> [What the task asks] From the first line of the listing, copy each line exactly until you have included the line with "from end-to-end. Meaning"; leave out the pictures.

┏━━

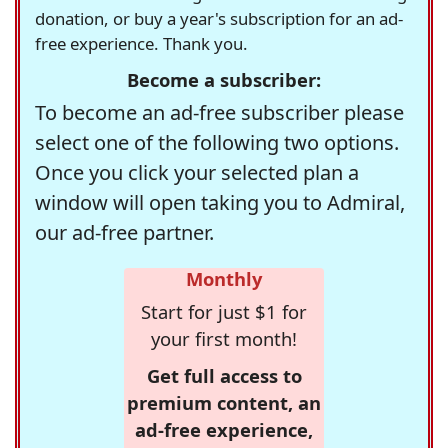
donation, or buy a year's subscription for an ad-
free experience. Thank you.
Become a subscriber:
To become an ad-free subscriber please
select one of the following two options.
Once you click your selected plan a
window will open taking you to Admiral,
our ad-free partner.
Monthly
Start for just $1 for
your first month!
Get full access to
premium content, an
ad-free experience,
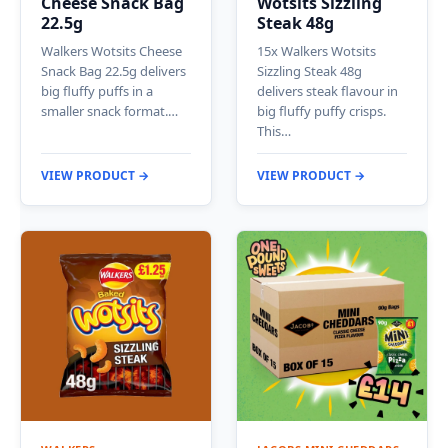
Cheese Snack Bag
Wotsits Sizzling
22.5g
Steak 48g
Walkers Wotsits Cheese
15x Walkers Wotsits
Snack Bag 22.5g delivers
Sizzling Steak 48g
big fluffy puffs in a
delivers steak flavour in
smaller snack format.…
big fluffy puffy crisps.
This…
VIEW PRODUCT →
VIEW PRODUCT →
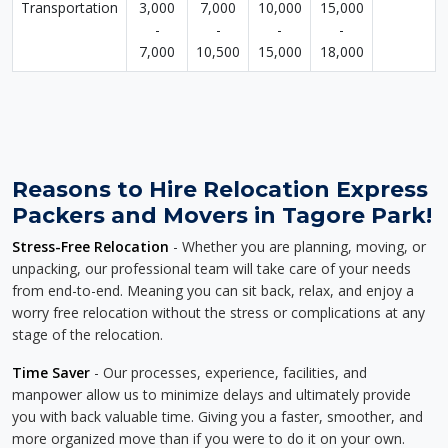
Transportation
3,000
7,000
10,000
15,000
-
-
-
-
7,000
10,500
15,000
18,000
Reasons to Hire Relocation Express
Packers and Movers in Tagore Park!
Stress-Free Relocation
- Whether you are planning, moving, or
unpacking, our professional team will take care of your needs
from end-to-end. Meaning you can sit back, relax, and enjoy a
worry free relocation without the stress or complications at any
stage of the relocation.
Time Saver
- Our processes, experience, facilities, and
manpower allow us to minimize delays and ultimately provide
you with back valuable time. Giving you a faster, smoother, and
more organized move than if you were to do it on your own.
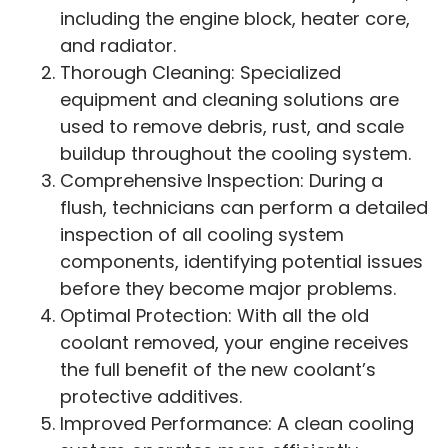
including the engine block, heater core,
and radiator.
Thorough Cleaning: Specialized
equipment and cleaning solutions are
used to remove debris, rust, and scale
buildup throughout the cooling system.
Comprehensive Inspection: During a
flush, technicians can perform a detailed
inspection of all cooling system
components, identifying potential issues
before they become major problems.
Optimal Protection: With all the old
coolant removed, your engine receives
the full benefit of the new coolant’s
protective additives.
Improved Performance: A clean cooling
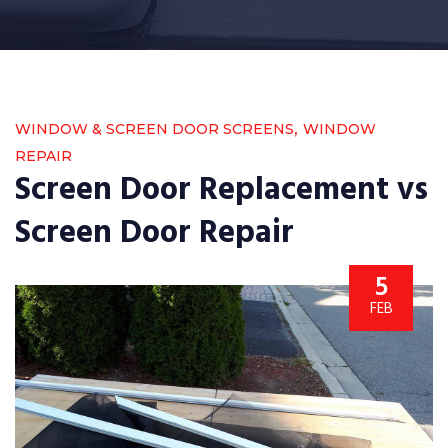
,
WINDOW & SCREEN DOOR SCREENS
WINDOW
REPAIR
Screen Door Replacement vs
Screen Door Repair
5
FEB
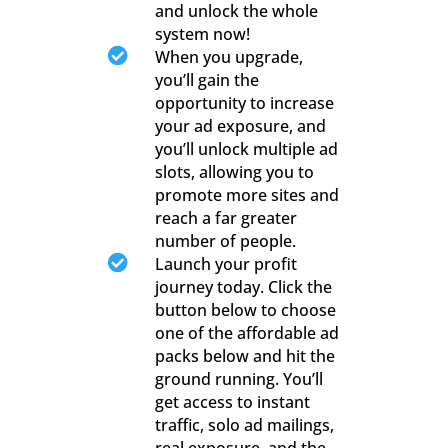
and unlock the whole
system now!

When you upgrade,
you’ll gain the
opportunity to increase
your ad exposure, and
you’ll unlock multiple ad
slots, allowing you to
promote more sites and
reach a far greater
number of people.

Launch your profit
journey today. Click the
button below to choose
one of the affordable ad
packs below and hit the
ground running. You’ll
get access to instant
traffic, solo ad mailings,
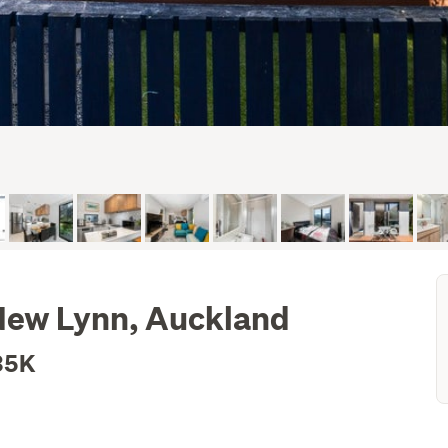
New Lynn, Auckland
35K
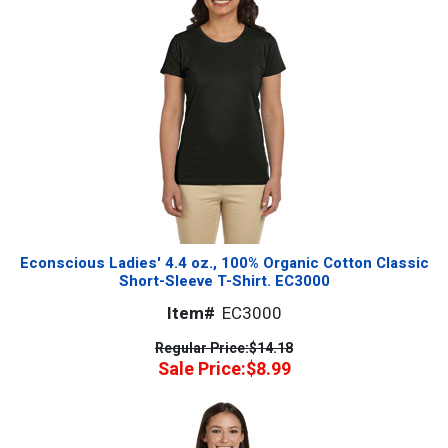
Econscious Ladies' 4.4 oz., 100% Organic Cotton Classic
Short-Sleeve T-Shirt. EC3000
Item#
EC3000
Regular Price:
$14.18
Sale Price:
$8.99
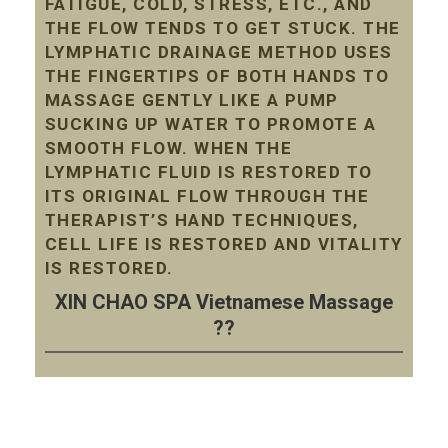
FATIGUE, COLD, STRESS, ETC., AND
THE FLOW TENDS TO GET STUCK. THE
LYMPHATIC DRAINAGE METHOD USES
THE FINGERTIPS OF BOTH HANDS TO
MASSAGE GENTLY LIKE A PUMP
SUCKING UP WATER TO PROMOTE A
SMOOTH FLOW. WHEN THE
LYMPHATIC FLUID IS RESTORED TO
ITS ORIGINAL FLOW THROUGH THE
THERAPIST’S HAND TECHNIQUES,
CELL LIFE IS RESTORED AND VITALITY
IS RESTORED.
XIN CHAO SPA Vietnamese Massage
??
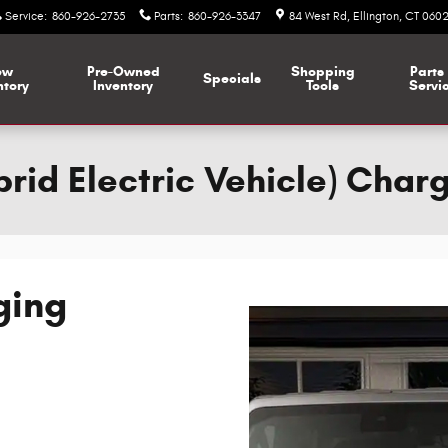
Service
:
860-926-2735
Parts
:
860-926-3347
84 West Rd
Ellington
,
CT
0602
ew
Pre-Owned
Shopping
Parts
Specials
ntory
Inventory
Tools
Servi
rid Electric Vehicle) Char
ging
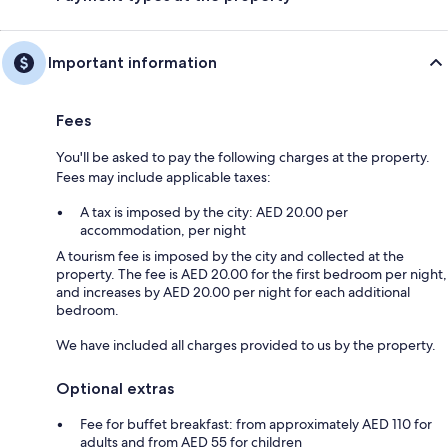
Important information
Fees
You'll be asked to pay the following charges at the property.
Fees may include applicable taxes:
A tax is imposed by the city: AED 20.00 per
accommodation, per night
A tourism fee is imposed by the city and collected at the
property. The fee is AED 20.00 for the first bedroom per night,
and increases by AED 20.00 per night for each additional
bedroom.
We have included all charges provided to us by the property.
Optional extras
Fee for buffet breakfast: from approximately AED 110 for
adults and from AED 55 for children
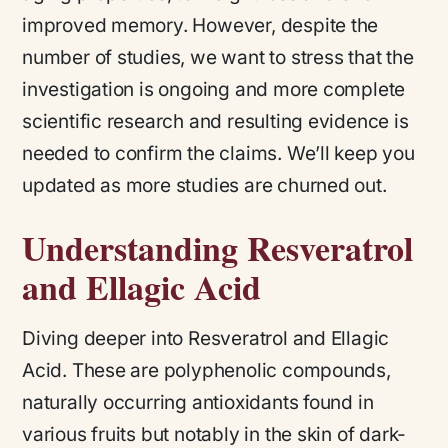
improved memory. However, despite the
number of studies, we want to stress that the
investigation is ongoing and more complete
scientific research and resulting evidence is
needed to confirm the claims. We’ll keep you
updated as more studies are churned out.
Understanding Resveratrol
and Ellagic Acid
Diving deeper into Resveratrol and Ellagic
Acid. These are polyphenolic compounds,
naturally occurring antioxidants found in
various fruits but notably in the skin of dark-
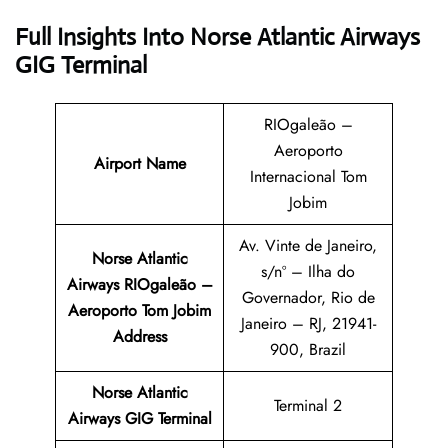
Full Insights Into Norse Atlantic Airways
GIG Terminal
RIOgaleão –
Aeroporto
Airport Name
Internacional Tom
Jobim
Av. Vinte de Janeiro,
Norse Atlantic
s/nº – Ilha do
Airways RIOgaleão –
Governador, Rio de
Aeroporto Tom Jobim
Janeiro – RJ, 21941-
Address
900, Brazil
Norse Atlantic
Terminal 2
Airways GIG Terminal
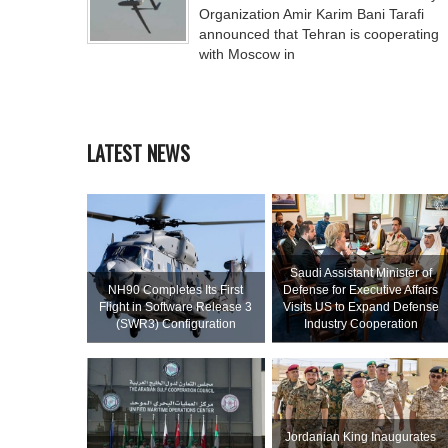
Organization Amir Karim Bani Tarafi
announced that Tehran is cooperating
with Moscow in
LATEST NEWS
Saudi Assistant Minister of
NH90 Completes Its First
Defense for Executive Affairs
Flight in Software Release 3
Visits US to Expand Defense
(SWR3) Configuration
Industry Cooperation
Jordanian King Inaugurates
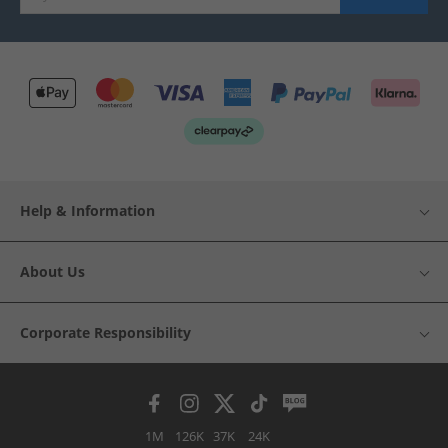
Help & Information
About Us
Corporate Responsibility
1M
126K
37K
24K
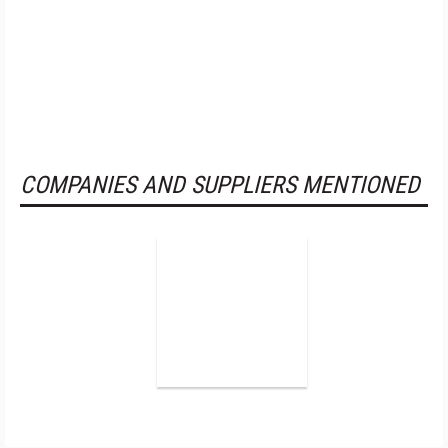
COMPANIES AND SUPPLIERS MENTIONED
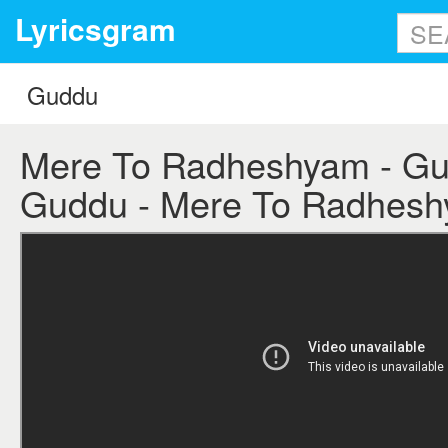
Lyricsgram
Mere To Radheshyam - Gud
Guddu - Mere To Radheshy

┗━━

> [Task answer]
donation, or buy a year's subscription for an ad-
free experience. Thank you.
Become a subscriber:
To become an ad-free subscriber please
select one of the following two options.
Once you click your selected plan a
window will open taking you to Admiral,
our ad-free partner.
Monthly
Start for just $1 for
your first month!
Get full access to
premium content, an
ad-free experience,
Cheese Snack Bag
Wotsits Sizzling
22.5g
Steak 48g
Walkers Wotsits Cheese
15x Walkers Wotsits
Snack Bag 22.5g delivers
Sizzling Steak 48g
big fluffy puffs in a
delivers steak flavour in
smaller snack format.…
big fluffy puffy crisps.
This…
VIEW PRODUCT →
VIEW PRODUCT →
Transportation
3,000
7,000
10,000
15,000
-
-
-
-
7,000
10,500
15,000
18,000
Reasons to Hire Relocation Express
Packers and Movers in Tagore Park!
Stress-Free Relocation
- Whether you are planning, moving, or
unpacking, our professional team will take care of your needs
from end-to-end. Meaning you can sit back, relax, and enjoy a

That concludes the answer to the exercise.